Overview

This study explores the relationship between English writing fluency and grades at Minerva while considering other factors, such as knowledge level and reading comprehension, to create a framework for assessing writing fluency and examining current institutional practices. We utilized all poll response data from 2019 and engineered linguistic features to create a set of fluency metrics for each poll response. We examined the relationship between grades and fluency and the difference in grades between low and high-fluency polls in different colleges. Furthermore, this study incorporates fluency metrics in machine-learning models to predict grades.

Dataset

This dataset contains 179,790 rows of data after data cleaning from all poll responses at Minerva University in 2019. Each row includes a Poll ID, Poll Response, Learning Objective tags (HC/LO), and Poll Grade. It is worth noting that 80% of the students at Minerva University are non-native English speakers.
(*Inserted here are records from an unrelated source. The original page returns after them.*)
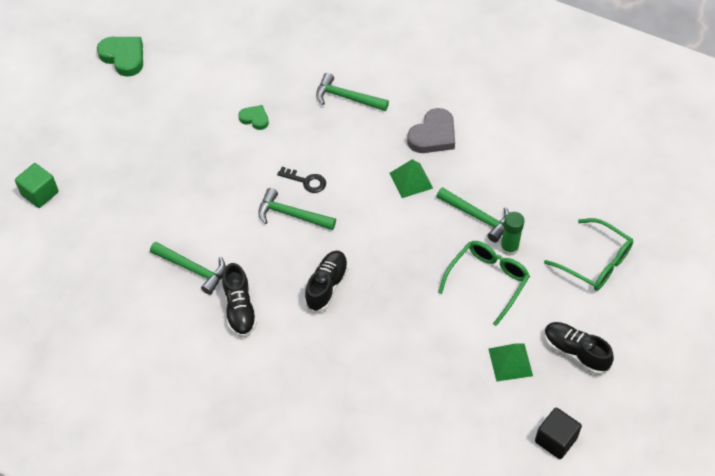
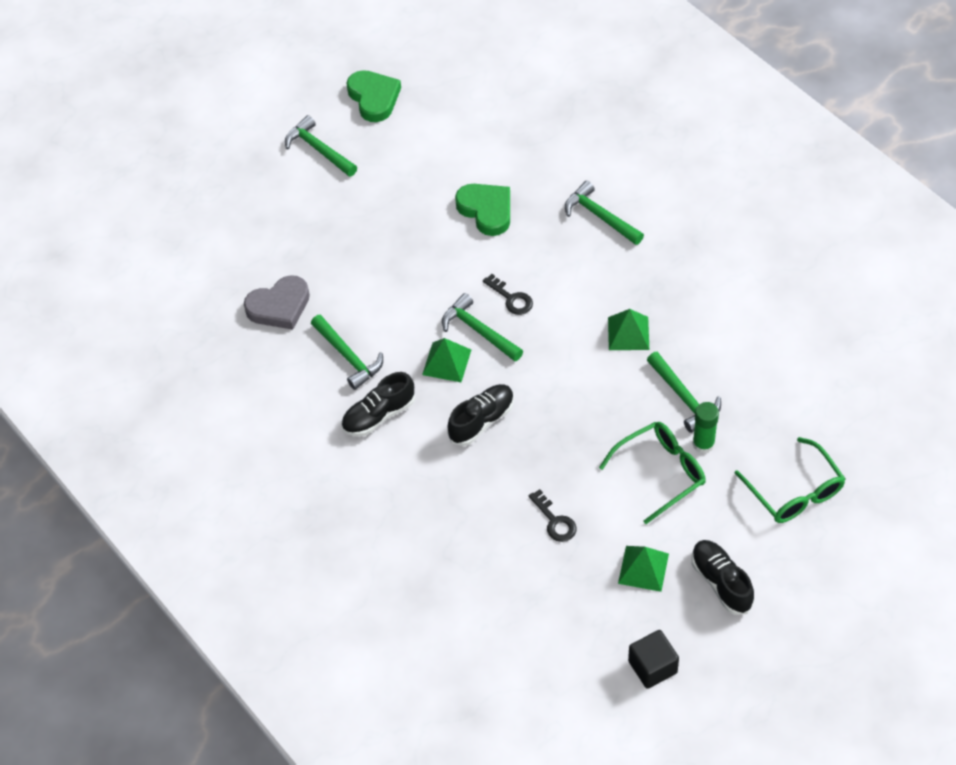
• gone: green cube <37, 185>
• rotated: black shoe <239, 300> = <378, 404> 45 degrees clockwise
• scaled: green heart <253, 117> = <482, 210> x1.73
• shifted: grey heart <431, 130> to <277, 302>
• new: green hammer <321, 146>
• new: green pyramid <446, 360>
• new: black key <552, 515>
All responses are limited to 300 words of text and written in under 5 minutes, and the grade is scaled from 1 to 5. Student IDs have been excluded from the dataset to protect student identities. The dataset is categorized into four colleges: Computer Science (CS), Natural Science (NS), Social Science (SS), and Arts and Humanities (AH).

Method

The study utilized feature engineering and Natural Language Processing (NLP) analysis to generate fluency metrics, such as readability scores, lexical richness metrics, and sentence-to-vectors. Hypothesis testing was conducted to examine correlations between grades and fluency for coding- and writing-related data across the four colleges. Grade difference estimation was used to compare the top 20% and bottom 20% fluency polls. Finally, XGboost and Neural Network were deployed to predict grades based on fluency scores.

Result

The study found positive and significant grade-fluency correlations for all colleges, with the least significant for the Computer Science college (Arts & Humanity: 0.083, Social Science: 0.079, Natural Science: 0.075, Computer Science: 0.013). There were differences between high and low fluency polls, with the slightest grade difference in the Computer Science college (0.04) compared to the other colleges (Arts & Humanity: 0.16, Social Science: 0.16, Natural Science: 0.14). Machine learning prediction achieved an accuracy of 47.09 %. However, the causal interpretation between writing fluency and grade remains challenging.